Published online May 21, 2019. doi: 10.3748/wjg.v25.i19.2294
Peer-review started: February 17, 2019
First decision: March 14, 2019
Revised: March 23, 2019
Accepted: March 29, 2019
Article in press: March 30, 2019
Published online: May 21, 2019
Processing time: 94 Days and 12.9 Hours
Congenital peritoneal encapsulation (CPE) is a very rare, congenital condition characterised by the presence of an accessory peritoneal membrane which encases a variable extent of the small bowel. It is unclear how CPE develops, however it is currently understood to be a result of an aberrant adhesion in the peritoneal lining of the physiological hernia in foetal mid-gut development. The condition was first described in 1868, and subsequently there have been only 45 case reports of the phenomenon. No formal, systematised review of CPE has yet been performed, meaning the condition remains poorly understood, underdiagnosed and mismanaged. Diagnosis of CPE remains clinical with important adjuncts provided by imaging and diagnostic laparoscopy. Two thirds of patients present with abdominal pain, likely secondary to sub-acute bowel obstruction. A fixed, asymmetrical distension of the abdomen and differential consistency on abdominal palpation are more specific clinical features present in approximately 10% of cases. CPE is virtually undetectable on plain imaging, and is only detected on 40% of patients with computed tomography scan. Most patients will undergo diagnostic laparotomy to confirm the diagnosis. Management of CPE includes both medical management of the critically-unstable patient and surgical laparotomy, partial peritonectomy and adhesiolysis. Prognosis following prompt surgical treatment is excellent, with a majority of patients being symptom free at follow up. This review summarises the current literature on the aetiology, diagnosis and treatment of this rare disease. We also introduce a novel classification system for encapsulating bowel diseases, which may distinguish CPE from the commoner, more morbid conditions of abdominal cocoon and encapsulating peritoneal sclerosis.
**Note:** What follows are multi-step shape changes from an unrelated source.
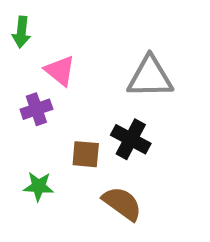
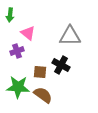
green star: (39, 186) -> (18, 87), size x1.6
brown semicircle: (122, 204) -> (43, 95), moved

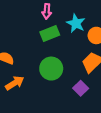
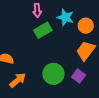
green circle: (51, 69) -> (53, 74), moved

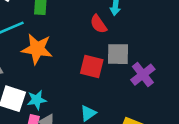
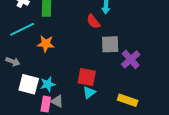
orange star: (37, 49) -> (46, 44), size x0.7
red square: (92, 66) -> (87, 77), moved

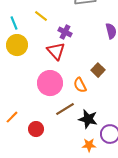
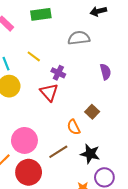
pink circle: (50, 83) -> (24, 140), moved
black star: (88, 119) -> (90, 154), moved
red circle: (36, 129) -> (29, 172), size x1.6

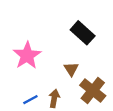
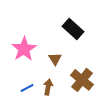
brown triangle: (71, 69) -> (55, 59), moved

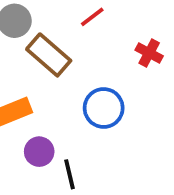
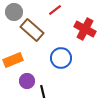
red cross: (149, 53) -> (85, 29), size x1.5

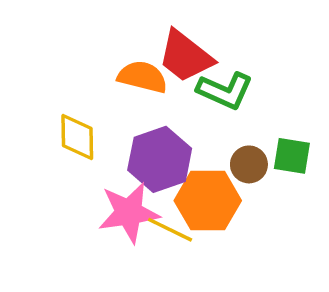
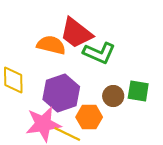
orange hexagon: (208, 201) -> (89, 117), size x0.7

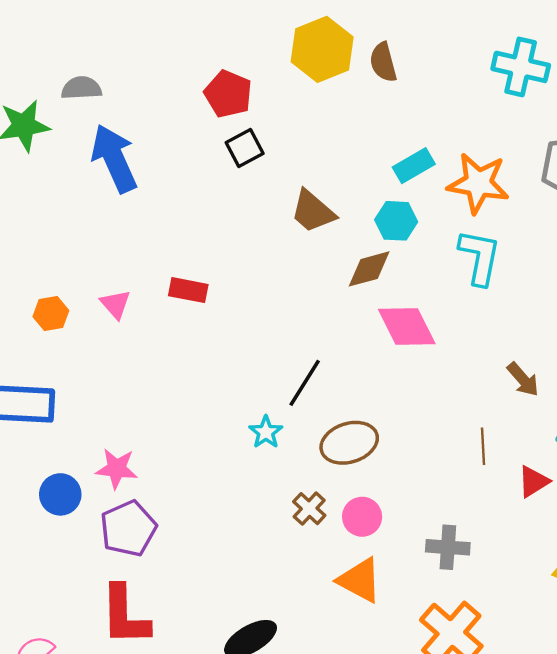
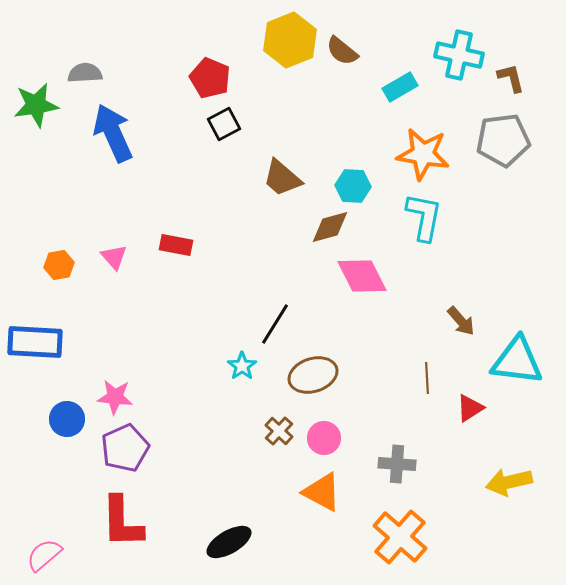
brown semicircle: (383, 62) -> (342, 51), turned -36
cyan rectangle: (414, 166) -> (400, 87), moved

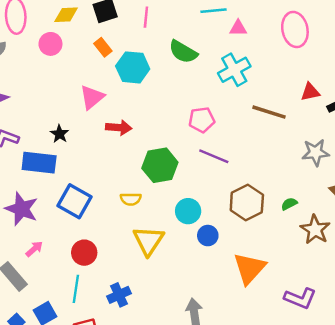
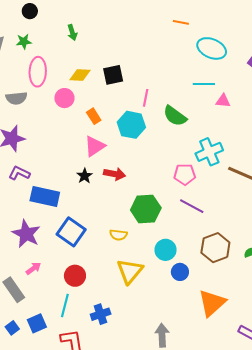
pink line: (146, 17) -> (146, 98), moved
orange rectangle: (103, 47) -> (94, 116), moved
cyan cross: (234, 70) -> (209, 152), moved
black star: (60, 134) -> (85, 176), moved

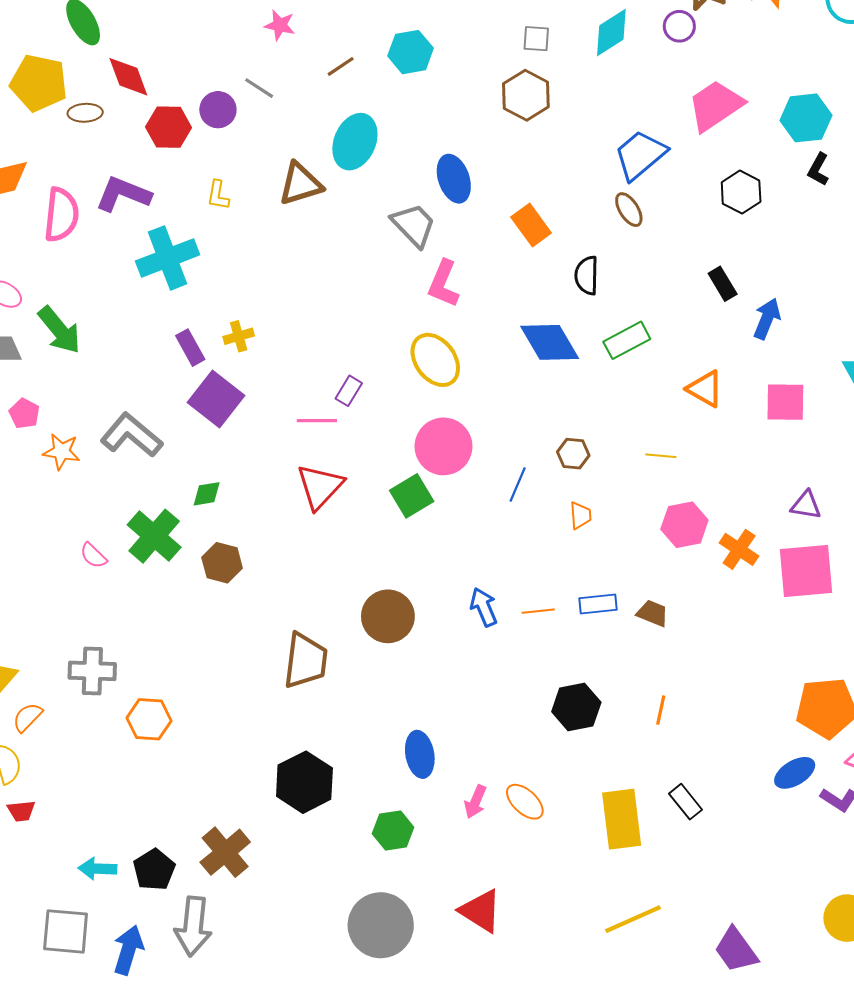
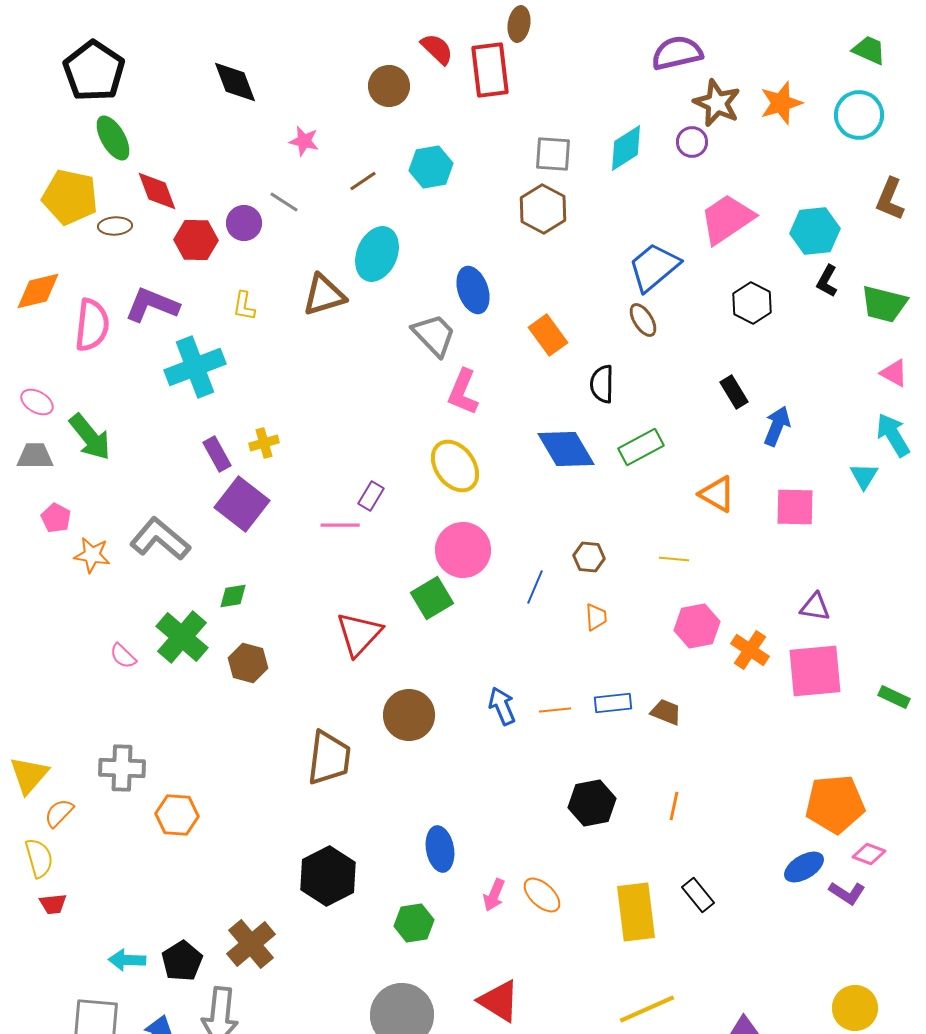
gray square: (536, 39) -> (553, 154), size x1.4
red triangle: (320, 487) -> (359, 634), moved

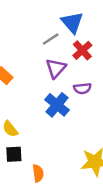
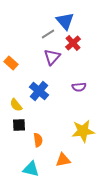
purple semicircle: (82, 88) -> (79, 87), moved
blue cross: (57, 105) -> (39, 91), moved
Core tip: Congenital peritoneal encapsulation (CPE) is a very rare congenital disorder characterised by the presence of an accessory peritoneal membrane surrounding the entirety of the small intestine. Though not fully understood, it is thought to arise due to an aberrant peritoneal adhesion during foetal mid-gut development. It is a rare but important cause of undifferentiated abdominal pain and sub-acute small bowel obstruction. We present a comprehensive review of CPE including an international epidemiological focus, diagnosis and treatment. We also describe a novel classification system for encapsulating bowel diseases.